#### Exercise goal:
Can you reproduce the following forum post about the chances of hitting a bomb in a 5x5 card game, word for word and in full?

#### Extract:
+ + +

I came across a casino-like game a few days ago where there is a playing field of face-down cards of 5x5 cards. Out of these 25 cards, 5 are 'bombs'. The player bets a fixed amount of money at the start of the round, and then can uncover as much cards as he wishes. Uncovering a 'good'(any non-bomb) card gives him a little bit of money. The amount of money he gets is determined from the no. of cards he already has uncovered. - When a player decides to stop, he gets back his fixed bet as well as all the money won from the uncovered good cards. - When a player however hits a bomb, he doesn't get any money and also loses the money he put in at the start of the round.
Now my question is, how big is the chance of hitting a bomb on your first turn, and then on your second turn, ...and then on your 20th turn(when there are only bombs left).
In other words: How do the cards you already uncovered affect the probability of hitting a bomb in the current round?
I'm not sure if this is what you are looking for, but I guess that it could be interesting as well, besides knowing what is the next probability of hitting a bomb.

+ + +

#### Record extracts:
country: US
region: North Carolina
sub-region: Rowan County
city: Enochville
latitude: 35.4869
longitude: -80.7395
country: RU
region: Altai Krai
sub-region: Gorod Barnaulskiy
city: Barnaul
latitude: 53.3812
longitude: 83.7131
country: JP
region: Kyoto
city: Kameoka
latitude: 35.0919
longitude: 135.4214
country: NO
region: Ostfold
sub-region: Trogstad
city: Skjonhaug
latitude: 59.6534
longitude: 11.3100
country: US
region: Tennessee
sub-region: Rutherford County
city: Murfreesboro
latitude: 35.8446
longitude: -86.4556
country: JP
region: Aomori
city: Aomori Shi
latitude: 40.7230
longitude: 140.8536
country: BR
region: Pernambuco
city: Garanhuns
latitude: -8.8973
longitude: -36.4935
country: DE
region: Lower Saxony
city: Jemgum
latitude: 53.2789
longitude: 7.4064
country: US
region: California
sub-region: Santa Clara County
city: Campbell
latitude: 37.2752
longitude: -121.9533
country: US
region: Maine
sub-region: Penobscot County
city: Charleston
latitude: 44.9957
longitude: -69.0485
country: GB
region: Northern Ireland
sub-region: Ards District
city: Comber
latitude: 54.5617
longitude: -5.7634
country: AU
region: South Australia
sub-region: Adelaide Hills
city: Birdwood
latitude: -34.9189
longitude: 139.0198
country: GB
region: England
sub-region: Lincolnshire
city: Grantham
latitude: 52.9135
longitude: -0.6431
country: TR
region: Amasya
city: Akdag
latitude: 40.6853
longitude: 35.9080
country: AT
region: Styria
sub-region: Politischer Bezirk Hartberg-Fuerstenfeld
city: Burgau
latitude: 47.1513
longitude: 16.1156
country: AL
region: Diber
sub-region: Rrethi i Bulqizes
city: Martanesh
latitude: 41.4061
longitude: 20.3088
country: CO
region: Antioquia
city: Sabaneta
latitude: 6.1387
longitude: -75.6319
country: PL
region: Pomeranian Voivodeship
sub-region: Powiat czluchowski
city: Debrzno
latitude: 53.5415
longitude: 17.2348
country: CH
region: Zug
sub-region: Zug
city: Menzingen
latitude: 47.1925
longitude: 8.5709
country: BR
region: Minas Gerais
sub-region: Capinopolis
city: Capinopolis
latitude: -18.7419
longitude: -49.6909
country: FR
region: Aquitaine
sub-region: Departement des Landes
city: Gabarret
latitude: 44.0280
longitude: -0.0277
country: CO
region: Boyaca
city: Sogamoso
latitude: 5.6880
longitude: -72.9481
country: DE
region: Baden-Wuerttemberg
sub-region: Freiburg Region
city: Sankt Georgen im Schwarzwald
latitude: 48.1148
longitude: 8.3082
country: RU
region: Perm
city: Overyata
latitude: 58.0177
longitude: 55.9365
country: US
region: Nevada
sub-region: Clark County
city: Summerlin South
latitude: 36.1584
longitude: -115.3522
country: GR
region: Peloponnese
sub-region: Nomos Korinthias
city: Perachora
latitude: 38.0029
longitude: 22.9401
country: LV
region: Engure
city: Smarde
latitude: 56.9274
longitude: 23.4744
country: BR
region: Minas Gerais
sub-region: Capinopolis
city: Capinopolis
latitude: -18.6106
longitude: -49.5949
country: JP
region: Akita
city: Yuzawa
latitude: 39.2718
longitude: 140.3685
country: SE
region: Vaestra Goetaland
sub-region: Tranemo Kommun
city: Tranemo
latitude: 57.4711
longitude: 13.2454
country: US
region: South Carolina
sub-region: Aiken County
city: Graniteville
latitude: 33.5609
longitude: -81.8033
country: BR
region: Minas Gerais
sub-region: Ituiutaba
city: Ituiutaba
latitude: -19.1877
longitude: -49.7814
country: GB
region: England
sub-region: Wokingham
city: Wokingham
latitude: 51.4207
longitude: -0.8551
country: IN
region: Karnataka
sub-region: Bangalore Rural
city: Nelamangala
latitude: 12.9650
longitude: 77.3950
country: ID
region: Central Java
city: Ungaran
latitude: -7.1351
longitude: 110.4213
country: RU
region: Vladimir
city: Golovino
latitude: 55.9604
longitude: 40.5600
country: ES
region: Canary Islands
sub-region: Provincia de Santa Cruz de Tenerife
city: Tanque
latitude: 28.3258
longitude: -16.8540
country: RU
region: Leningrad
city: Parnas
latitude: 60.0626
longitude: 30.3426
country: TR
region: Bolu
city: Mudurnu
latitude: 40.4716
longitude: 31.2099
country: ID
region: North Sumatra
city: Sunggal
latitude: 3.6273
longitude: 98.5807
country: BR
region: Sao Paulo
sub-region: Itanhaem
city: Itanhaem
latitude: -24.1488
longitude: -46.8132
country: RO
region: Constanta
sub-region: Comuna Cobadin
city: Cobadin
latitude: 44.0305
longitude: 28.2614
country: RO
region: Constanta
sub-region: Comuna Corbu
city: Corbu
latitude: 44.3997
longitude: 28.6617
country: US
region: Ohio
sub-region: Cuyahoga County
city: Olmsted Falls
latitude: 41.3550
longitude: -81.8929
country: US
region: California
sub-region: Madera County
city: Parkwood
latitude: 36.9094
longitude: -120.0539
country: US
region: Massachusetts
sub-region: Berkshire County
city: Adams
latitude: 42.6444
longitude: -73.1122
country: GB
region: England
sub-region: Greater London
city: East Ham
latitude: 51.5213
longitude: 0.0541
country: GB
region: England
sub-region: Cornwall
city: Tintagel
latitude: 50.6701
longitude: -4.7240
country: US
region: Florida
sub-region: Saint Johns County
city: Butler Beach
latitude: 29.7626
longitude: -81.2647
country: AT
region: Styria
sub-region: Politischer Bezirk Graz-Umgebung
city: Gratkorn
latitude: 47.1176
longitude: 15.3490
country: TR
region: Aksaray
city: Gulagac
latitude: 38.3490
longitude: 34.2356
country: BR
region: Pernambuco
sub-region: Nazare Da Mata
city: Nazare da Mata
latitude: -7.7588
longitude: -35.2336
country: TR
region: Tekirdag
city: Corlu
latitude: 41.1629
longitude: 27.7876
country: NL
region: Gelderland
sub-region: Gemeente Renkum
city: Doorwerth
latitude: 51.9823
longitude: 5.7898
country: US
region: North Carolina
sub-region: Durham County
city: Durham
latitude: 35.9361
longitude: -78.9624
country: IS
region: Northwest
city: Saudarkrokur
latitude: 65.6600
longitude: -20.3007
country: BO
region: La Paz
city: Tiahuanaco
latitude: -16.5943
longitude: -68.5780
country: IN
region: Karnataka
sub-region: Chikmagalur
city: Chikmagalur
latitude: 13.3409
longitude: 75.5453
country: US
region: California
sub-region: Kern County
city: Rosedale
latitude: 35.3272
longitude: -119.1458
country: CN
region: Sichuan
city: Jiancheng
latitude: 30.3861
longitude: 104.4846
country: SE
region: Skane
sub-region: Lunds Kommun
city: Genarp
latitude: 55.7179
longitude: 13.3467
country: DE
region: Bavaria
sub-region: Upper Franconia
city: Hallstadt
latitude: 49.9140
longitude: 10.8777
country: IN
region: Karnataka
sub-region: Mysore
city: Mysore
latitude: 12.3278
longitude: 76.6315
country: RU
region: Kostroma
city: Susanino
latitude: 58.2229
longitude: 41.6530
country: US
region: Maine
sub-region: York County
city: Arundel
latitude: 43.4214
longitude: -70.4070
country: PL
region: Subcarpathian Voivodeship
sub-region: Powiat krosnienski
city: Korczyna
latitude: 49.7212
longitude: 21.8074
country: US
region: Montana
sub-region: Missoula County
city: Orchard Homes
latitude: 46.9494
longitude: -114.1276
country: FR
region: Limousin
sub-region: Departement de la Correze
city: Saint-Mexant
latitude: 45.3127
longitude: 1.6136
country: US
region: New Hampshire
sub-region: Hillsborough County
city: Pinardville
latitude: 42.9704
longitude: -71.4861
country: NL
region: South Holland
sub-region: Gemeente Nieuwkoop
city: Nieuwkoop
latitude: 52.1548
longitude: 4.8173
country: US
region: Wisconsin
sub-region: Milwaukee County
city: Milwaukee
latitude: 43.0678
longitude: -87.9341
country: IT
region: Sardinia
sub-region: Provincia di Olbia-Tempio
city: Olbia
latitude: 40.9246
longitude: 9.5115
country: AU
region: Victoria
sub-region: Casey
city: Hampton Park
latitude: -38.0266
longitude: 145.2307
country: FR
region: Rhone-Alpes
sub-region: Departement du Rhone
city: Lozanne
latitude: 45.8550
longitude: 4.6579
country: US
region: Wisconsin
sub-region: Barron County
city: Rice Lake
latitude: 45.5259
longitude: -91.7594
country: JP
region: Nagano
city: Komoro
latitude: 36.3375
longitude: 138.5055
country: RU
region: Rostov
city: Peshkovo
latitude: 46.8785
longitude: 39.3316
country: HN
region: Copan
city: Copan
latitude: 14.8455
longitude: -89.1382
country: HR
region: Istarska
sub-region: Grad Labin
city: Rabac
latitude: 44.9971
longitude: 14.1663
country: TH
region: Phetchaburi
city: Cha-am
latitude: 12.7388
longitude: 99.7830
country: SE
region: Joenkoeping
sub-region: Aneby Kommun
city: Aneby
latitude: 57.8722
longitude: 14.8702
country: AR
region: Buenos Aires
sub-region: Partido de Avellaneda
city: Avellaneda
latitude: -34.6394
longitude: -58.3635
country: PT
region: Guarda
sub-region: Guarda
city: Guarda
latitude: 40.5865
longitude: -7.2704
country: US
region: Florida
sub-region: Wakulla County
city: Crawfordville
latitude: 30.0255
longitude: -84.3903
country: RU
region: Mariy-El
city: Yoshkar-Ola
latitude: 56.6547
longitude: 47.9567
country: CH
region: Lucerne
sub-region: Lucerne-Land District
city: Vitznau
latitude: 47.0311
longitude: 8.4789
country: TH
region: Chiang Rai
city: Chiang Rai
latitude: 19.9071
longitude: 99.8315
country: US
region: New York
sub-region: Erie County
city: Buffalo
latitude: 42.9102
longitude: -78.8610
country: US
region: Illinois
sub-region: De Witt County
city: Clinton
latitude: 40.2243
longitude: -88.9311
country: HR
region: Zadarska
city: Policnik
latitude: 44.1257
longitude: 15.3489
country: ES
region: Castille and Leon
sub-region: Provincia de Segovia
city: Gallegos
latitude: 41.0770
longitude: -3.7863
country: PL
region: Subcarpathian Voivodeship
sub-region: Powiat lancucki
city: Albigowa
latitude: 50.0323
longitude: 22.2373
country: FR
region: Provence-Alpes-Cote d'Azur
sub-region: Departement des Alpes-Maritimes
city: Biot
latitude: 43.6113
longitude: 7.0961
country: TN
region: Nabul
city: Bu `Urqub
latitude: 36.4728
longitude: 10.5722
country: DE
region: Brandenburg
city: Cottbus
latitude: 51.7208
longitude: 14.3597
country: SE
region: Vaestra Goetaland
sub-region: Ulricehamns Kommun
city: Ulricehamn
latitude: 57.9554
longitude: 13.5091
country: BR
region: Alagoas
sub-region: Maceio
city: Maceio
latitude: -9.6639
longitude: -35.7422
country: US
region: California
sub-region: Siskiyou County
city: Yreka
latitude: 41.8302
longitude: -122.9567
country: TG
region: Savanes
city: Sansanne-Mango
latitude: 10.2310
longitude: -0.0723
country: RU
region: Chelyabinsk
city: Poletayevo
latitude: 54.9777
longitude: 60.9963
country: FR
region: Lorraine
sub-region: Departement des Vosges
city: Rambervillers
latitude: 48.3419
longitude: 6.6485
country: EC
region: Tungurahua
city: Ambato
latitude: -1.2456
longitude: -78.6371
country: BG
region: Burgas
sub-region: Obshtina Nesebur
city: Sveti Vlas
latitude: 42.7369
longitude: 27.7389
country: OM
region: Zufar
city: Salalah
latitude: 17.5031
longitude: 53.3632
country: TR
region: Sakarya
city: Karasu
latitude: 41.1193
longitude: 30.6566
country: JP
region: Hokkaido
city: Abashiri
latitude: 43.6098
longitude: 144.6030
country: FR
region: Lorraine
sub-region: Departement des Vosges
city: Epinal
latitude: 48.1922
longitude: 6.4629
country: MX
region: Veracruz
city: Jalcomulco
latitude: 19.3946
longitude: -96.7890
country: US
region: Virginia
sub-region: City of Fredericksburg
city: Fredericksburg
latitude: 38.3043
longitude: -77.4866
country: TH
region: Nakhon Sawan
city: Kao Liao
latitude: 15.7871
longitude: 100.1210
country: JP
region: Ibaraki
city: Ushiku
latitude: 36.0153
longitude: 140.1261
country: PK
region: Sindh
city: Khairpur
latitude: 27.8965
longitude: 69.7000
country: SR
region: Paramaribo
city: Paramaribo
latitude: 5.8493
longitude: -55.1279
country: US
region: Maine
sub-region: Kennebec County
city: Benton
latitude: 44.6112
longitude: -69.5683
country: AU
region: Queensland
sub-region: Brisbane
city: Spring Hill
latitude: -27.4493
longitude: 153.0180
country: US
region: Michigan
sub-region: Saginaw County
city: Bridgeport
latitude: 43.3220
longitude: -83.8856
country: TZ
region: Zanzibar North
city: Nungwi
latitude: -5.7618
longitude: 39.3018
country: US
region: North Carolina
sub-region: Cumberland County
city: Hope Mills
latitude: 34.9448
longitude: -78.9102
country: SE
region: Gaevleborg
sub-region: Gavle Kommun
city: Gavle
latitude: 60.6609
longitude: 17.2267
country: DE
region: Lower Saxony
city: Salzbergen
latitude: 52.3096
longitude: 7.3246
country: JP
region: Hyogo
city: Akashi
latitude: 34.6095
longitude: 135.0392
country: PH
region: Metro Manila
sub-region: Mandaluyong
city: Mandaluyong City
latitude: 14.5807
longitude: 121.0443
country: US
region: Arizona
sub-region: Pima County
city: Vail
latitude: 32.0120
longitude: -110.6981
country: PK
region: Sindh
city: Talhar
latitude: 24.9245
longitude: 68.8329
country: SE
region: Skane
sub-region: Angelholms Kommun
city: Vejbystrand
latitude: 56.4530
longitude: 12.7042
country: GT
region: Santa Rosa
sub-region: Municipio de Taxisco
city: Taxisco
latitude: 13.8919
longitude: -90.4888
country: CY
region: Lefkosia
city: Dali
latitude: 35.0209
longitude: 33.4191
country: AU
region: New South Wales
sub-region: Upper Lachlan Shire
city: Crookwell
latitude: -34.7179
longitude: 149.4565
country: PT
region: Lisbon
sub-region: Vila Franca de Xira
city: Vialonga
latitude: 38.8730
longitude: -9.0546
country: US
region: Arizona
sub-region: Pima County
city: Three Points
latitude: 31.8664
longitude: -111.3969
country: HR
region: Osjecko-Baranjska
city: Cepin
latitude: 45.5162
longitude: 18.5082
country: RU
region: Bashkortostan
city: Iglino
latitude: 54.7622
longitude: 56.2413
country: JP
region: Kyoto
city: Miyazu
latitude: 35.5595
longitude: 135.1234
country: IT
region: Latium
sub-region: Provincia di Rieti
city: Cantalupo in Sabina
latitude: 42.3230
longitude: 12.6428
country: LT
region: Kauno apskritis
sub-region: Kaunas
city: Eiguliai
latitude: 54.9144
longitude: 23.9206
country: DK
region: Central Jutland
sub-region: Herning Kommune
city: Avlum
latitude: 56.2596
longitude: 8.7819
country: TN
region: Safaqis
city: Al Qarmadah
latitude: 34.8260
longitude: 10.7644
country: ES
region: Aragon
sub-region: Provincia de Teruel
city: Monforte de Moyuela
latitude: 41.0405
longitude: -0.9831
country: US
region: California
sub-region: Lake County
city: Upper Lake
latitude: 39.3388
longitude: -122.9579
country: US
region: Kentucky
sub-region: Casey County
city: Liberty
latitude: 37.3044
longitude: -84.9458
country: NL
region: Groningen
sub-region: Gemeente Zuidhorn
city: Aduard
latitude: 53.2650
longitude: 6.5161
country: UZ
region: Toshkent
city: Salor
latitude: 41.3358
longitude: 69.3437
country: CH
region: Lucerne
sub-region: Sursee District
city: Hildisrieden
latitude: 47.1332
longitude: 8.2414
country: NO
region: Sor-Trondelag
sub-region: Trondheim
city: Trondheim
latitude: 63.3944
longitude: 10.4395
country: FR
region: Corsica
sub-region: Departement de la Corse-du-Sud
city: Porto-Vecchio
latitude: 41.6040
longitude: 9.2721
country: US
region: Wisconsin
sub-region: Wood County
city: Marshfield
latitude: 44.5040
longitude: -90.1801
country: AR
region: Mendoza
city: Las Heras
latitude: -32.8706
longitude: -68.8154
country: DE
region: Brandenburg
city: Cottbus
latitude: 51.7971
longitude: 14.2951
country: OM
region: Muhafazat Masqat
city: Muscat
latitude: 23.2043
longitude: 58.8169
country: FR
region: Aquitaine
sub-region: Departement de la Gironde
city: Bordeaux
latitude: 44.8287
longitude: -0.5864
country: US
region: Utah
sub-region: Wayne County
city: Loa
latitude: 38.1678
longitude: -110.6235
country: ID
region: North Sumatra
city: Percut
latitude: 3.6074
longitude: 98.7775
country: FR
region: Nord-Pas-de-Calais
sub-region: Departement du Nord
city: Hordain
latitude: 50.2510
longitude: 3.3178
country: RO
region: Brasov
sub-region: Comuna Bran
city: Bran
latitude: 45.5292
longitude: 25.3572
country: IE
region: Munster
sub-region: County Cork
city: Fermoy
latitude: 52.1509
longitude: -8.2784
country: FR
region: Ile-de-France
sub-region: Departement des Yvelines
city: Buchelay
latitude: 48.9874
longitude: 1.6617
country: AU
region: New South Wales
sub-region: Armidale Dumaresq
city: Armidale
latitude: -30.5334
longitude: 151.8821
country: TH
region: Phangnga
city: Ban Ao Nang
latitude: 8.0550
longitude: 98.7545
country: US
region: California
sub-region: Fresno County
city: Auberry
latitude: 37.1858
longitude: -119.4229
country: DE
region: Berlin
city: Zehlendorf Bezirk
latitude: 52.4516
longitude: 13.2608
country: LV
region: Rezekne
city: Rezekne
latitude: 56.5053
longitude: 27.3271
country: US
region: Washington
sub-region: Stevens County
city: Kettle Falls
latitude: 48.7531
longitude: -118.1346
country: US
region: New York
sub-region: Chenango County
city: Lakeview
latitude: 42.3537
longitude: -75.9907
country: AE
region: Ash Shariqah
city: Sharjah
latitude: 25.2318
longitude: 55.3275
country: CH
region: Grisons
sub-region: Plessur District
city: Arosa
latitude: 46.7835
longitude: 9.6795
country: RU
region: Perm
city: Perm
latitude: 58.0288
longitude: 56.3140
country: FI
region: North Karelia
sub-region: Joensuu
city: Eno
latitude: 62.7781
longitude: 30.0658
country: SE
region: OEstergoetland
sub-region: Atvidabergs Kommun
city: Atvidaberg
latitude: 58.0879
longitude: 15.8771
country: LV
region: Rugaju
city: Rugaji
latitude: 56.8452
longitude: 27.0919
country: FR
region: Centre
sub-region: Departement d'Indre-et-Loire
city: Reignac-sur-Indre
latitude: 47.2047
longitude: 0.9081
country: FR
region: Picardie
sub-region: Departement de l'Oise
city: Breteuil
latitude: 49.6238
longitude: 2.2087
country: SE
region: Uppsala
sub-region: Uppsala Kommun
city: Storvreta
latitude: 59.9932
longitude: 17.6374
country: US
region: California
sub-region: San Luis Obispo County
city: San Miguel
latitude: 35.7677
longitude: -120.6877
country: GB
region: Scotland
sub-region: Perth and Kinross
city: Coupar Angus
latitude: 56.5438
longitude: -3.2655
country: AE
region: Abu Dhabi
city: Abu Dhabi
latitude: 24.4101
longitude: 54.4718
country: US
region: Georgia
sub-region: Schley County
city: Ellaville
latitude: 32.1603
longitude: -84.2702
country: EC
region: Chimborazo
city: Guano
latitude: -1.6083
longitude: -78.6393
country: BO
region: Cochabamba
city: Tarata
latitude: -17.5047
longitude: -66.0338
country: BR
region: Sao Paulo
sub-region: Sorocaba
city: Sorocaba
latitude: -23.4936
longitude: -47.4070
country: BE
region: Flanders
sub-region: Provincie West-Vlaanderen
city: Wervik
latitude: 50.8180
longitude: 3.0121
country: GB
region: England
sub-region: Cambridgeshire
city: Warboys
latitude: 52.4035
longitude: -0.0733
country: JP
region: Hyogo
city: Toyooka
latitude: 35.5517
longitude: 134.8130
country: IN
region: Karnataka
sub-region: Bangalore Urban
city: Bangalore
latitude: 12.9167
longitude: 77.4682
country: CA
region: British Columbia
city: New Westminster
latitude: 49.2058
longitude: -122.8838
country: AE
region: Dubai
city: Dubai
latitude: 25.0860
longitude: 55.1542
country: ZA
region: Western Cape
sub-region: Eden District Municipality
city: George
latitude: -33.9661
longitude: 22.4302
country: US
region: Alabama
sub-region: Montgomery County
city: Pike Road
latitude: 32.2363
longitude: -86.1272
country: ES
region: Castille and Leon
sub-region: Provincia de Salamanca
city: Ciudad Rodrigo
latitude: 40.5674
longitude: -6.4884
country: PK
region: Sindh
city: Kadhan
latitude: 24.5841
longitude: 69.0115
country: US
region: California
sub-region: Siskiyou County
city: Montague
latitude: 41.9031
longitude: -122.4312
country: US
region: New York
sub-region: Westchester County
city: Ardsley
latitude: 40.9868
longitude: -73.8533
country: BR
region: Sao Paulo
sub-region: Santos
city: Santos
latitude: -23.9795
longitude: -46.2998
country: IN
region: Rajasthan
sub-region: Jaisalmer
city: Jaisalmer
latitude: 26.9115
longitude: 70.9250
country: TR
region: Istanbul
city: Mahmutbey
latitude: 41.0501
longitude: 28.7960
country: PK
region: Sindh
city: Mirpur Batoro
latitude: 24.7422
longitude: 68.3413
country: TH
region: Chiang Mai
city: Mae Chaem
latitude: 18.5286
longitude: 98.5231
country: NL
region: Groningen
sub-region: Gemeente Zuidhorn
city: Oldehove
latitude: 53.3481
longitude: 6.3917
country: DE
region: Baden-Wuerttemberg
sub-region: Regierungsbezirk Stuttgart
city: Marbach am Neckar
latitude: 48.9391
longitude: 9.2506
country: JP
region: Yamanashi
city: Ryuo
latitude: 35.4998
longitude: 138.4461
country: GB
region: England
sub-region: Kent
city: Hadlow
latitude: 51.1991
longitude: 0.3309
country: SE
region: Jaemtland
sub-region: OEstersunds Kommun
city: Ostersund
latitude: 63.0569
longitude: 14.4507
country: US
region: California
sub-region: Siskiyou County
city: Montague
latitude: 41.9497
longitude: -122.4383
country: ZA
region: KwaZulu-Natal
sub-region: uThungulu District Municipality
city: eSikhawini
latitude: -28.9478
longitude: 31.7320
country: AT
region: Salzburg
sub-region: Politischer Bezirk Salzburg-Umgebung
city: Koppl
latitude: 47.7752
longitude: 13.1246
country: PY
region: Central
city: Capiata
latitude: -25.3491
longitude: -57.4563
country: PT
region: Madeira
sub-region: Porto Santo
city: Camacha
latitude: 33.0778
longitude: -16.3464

+ + +

#### Task result:
I came across a casino-like game a few days ago where there is a playing field of face-down cards of 5x5 cards. Out of these 25 cards, 5 are 'bombs'. The player bets a fixed amount of money at the start of the round, and then can uncover as much cards as he wishes. Uncovering a 'good'(any non-bomb) card gives him a little bit of money. The amount of money he gets is determined from the no. of cards he already has uncovered. - When a player decides to stop, he gets back his fixed bet as well as all the money won from the uncovered good cards. - When a player however hits a bomb, he doesn't get any money and also loses the money he put in at the start of the round.
Now my question is, how big is the chance of hitting a bomb on your first turn, and then on your second turn, ...and then on your 20th turn(when there are only bombs left).
In other words: How do the cards you already uncovered affect the probability of hitting a bomb in the current round?
I'm not sure if this is what you are looking for, but I guess that it could be interesting as well, besides knowing what is the next probability of hitting a bomb.